JUNG YEON-JE, AFP/Getty Images
JUNG YEON-JE, AFP/Getty Images

An athlete can train for his or her entire life for an opportunity to compete in the Olympic Games, but victory is never assured. The only guarantee? If you do win, your state government is going to want a piece of the action.

In the United States, medal winners are no different from lotto prize recipients or someone who hits a jackpot in Vegas. The prize is considered income, and income gets taxed. The federal government used to take a chunk of the cash, up until President Barack Obama abolished the so-called "victory tax" in 2016. That leaves only state taxes.

But it’s not really the actual medal that has to be reported—it’s the money awarded by the United States Olympic Committee.

In recognition of representing the United States with a victory, the USOC gifts gold medalists with $37,500; $22,500 for silver; and $15,000 for bronze.

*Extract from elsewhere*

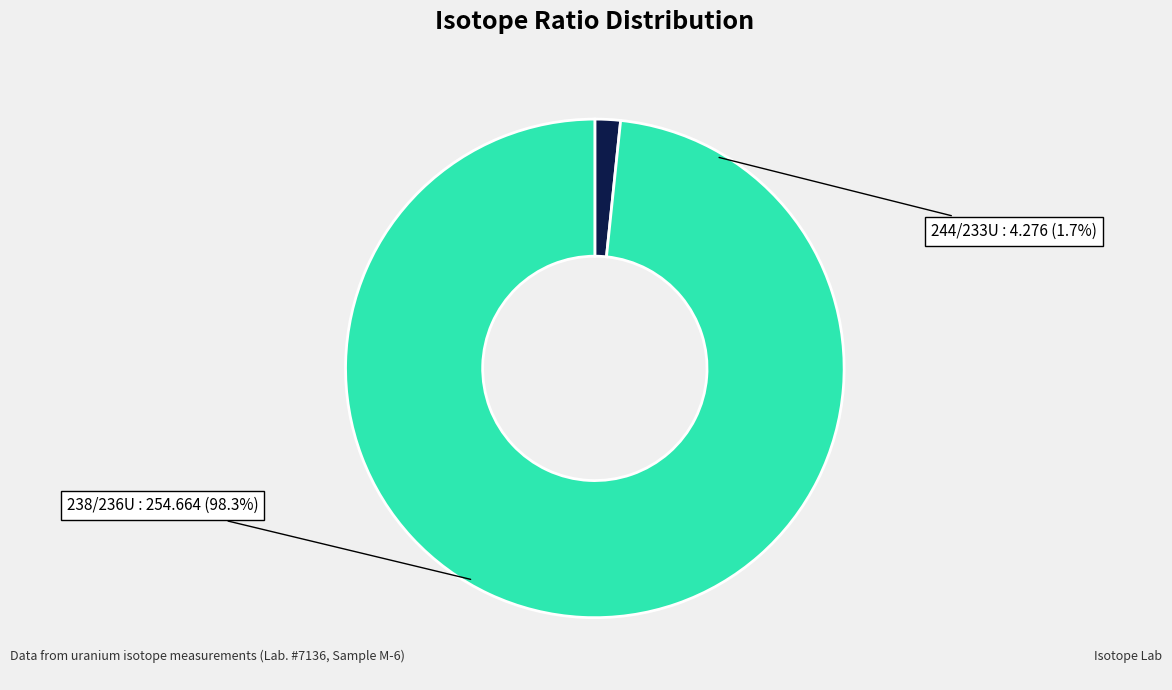

Combined, what portion of the pie is 244/233U and 238/236U?

100.0%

That’s the amount that gets earmarked for review as income, with the rate depending on the sum of the athlete’s total earnings.

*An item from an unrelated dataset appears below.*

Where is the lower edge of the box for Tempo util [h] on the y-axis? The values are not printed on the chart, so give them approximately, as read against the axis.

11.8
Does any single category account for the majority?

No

A good accountant can probably find a way to deduct training expenses, reducing an athlete’s net income. On a state by state basis, athletes might also benefit from politicians lobbying to strike the winnings from being tax-eligible. In Pennsylvania, for example, Rep. Marty Flynn (D) has introduced a bill excluding Olympians and Paralympic athletes from taxation. Until then, anyone from PA who takes home gold will have to set aside about $1100 for the state.

It could be worse. For the 2016 Summer Games, Britain—which placed second in the number of medals won overall—didn't pay its athletes a cent.